▸ Your task
Reproduce the text of all the entries below, line for line and without changes. Leave the pictures out.

▸ Collected data

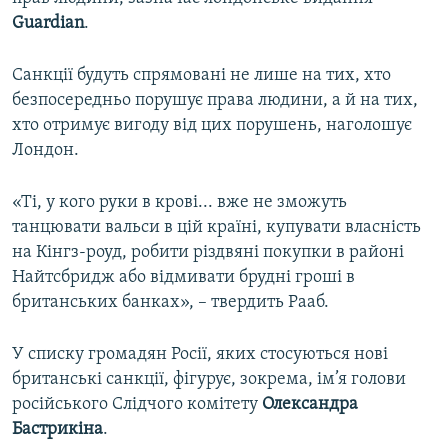
Guardian
.
Санкції будуть спрямовані не лише на тих, хто
безпосередньо порушує права людини, а й на тих,
хто отримує вигоду від цих порушень, наголошує
Лондон.
«Ті, у кого руки в крові... вже не зможуть
танцювати вальси в цій країні, купувати власність
на Кінгз-роуд, робити різдвяні покупки в районі
Найтсбридж або відмивати брудні гроші в
британських банках», – твердить Рааб.
У списку громадян Росії, яких стосуються нові
британські санкції, фігурує, зокрема, ім’я голови
російського Слідчого комітету
Олександра
Бастрикіна
.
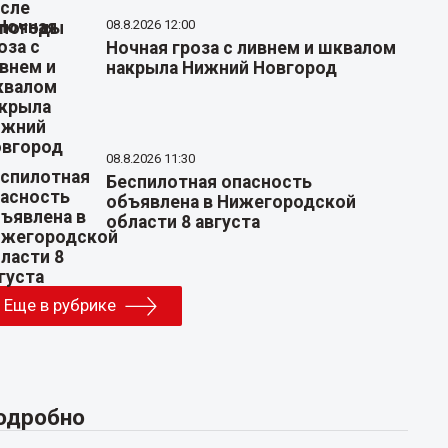
08.8.2026 12:00
Ночная гроза с ливнем и шквалом
накрыла Нижний Новгород
08.8.2026 11:30
Беспилотная опасность
объявлена в Нижегородской
области 8 августа
Еще в рубрике
одробно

▸ Written solution
Guardian
.
Санкції будуть спрямовані не лише на тих, хто
безпосередньо порушує права людини, а й на тих,
хто отримує вигоду від цих порушень, наголошує
Лондон.
«Ті, у кого руки в крові... вже не зможуть
танцювати вальси в цій країні, купувати власність
на Кінгз-роуд, робити різдвяні покупки в районі
Найтсбридж або відмивати брудні гроші в
британських банках», – твердить Рааб.
У списку громадян Росії, яких стосуються нові
британські санкції, фігурує, зокрема, ім’я голови
російського Слідчого комітету
Олександра
Бастрикіна
.
08.8.2026 12:00
Ночная гроза с ливнем и шквалом
накрыла Нижний Новгород
08.8.2026 11:30
Беспилотная опасность
объявлена в Нижегородской
области 8 августа
Еще в рубрике
одробно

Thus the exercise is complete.